In his remarkably interesting book on the ethics of Paul, called Solidarity and Difference: A Contemporary Reading of Paul’s Ethics, David Horrell proposes in conclusion the following seven themes in Paul’s ethics:

  1. The metanorms of Pauls ethics are most concisely described as the imperatives of corporate solidarity and other-regard. [SMcK: put differently, ecclesial fellowship and loving sacrifice for the other.]
  2. Corporate solidarity does not imply the erasure of difference: Paul is concerned to sustain diversity within the ecclesial community, including differences of ethical convictions and cultural practices, though only insofar as these fall within the limits of tolerable diversity determined in part by the obligatory metanorms.
  3. Within the context of corporate solidarity, other-regard is the moral imperative that enables the other to remain different, even in relation to ethical convictions. Yet this also implies the relativisation of these different identities and ethical stances, insofar as they are regarded as different possibilities encompassed within a wider basis for solidarity and identity, where certain moral obligations are incumbent upon all.
  4. The solidarity of the Christian community is depicted as that of a pure and holy community, standing in sharp distinction from the world. Yet the rhetoric of distinction is counterbalanced by the indications that ethical values are to a considerable extent shared in common and that social interaction remains in various respects open.
  5. Although Paul’s ethics are focused on the ecclesial community, there are explicit indications that he sees a common knowledge of good and evil as accessible to, and attained by, humanity in general. He also exhorts Christians to do good to all, by which he means that which all will recognise and affirm as good.
  6. Paul’s ethics are thoroughly grounded in the myth which constitutes Paul’s ‘theology’, the story which establishes the world-view and the ethos he promotes. His reflective moral arguments also depend upon this theology for their content and motivations.

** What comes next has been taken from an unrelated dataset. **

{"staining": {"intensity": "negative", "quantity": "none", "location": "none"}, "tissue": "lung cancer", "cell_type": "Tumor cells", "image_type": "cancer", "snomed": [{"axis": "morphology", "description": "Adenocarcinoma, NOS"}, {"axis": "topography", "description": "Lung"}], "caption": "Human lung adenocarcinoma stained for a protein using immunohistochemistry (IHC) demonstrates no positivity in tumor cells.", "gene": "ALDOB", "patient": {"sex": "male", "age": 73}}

Christology is especially important in giving shape and substance to Paul’s ethics. [SMcK: I don’t think it is as one-directional as he makes it; there is a dialectic between theology and praxis and praxis and theology.]
  7. While Paul’s theology and especially Christology shape the substance of his ethics at the level of metanorms, provide the basis for moral argument and motivation, and determine the ways in which distinctive identity is conceived and practised, they cannot explain why Paul holds certain specific ethical convictions, for example, concerning what constitutes sexual immorality. These reflect substantive convictions shared with, and derived from, his contemporary world, especially Judaism.

Horrell poses two strands of contemporary social ethics, the communitarian of Hauerwas and the liberal of Habermas, and has these four conclusions, over against Paul to see what we can learn about social ethics today from Paul:

  1. Paul’s ethics exhibit a fundamental congruence with Hauerwas’s ecclesial ethics, and (thus) share basic characteristics of the communitarian approach.
  2. Notwithstanding the basic similarity of approach, there are various respects in which Paul’s way of doing ethics raises critical questions about the convictions and priorities of Hauerwas’s ecclesial ethics, not least concerning its polemic against liberalism.
  3. There are clear and basic differences between Paul’s ethics and the liberal approach represented by Habermas’s discourse ethics, but there are also notable and significant structural and substantive similarities.
  4. Notwithstanding the similarities between Pauline and liberal ethics, Paul’s approach to ethics supports certain criticisms of the liberal project emanating from the communitarian perspective.

Horrell’s big concerns, transferring Pauline ethics into the public sphere, is not my concern nor do I think it is that easy. He belongs more in the line of the Transformationalist in the Niebuhr model (Christ and Culture). Like most Christians. But I don’t think it as easy as some think to transfer the fundamental Christian ethic into public ethic.

What I see is an analogy between the politic of the Body of Christ and the body politic of public ethics. Where the analogies are close, transfer works; where not, transfer does not work. In other words, structural similarity between diversity within one group and another provides helpful material for a social ethical analogy from the church’s ethic.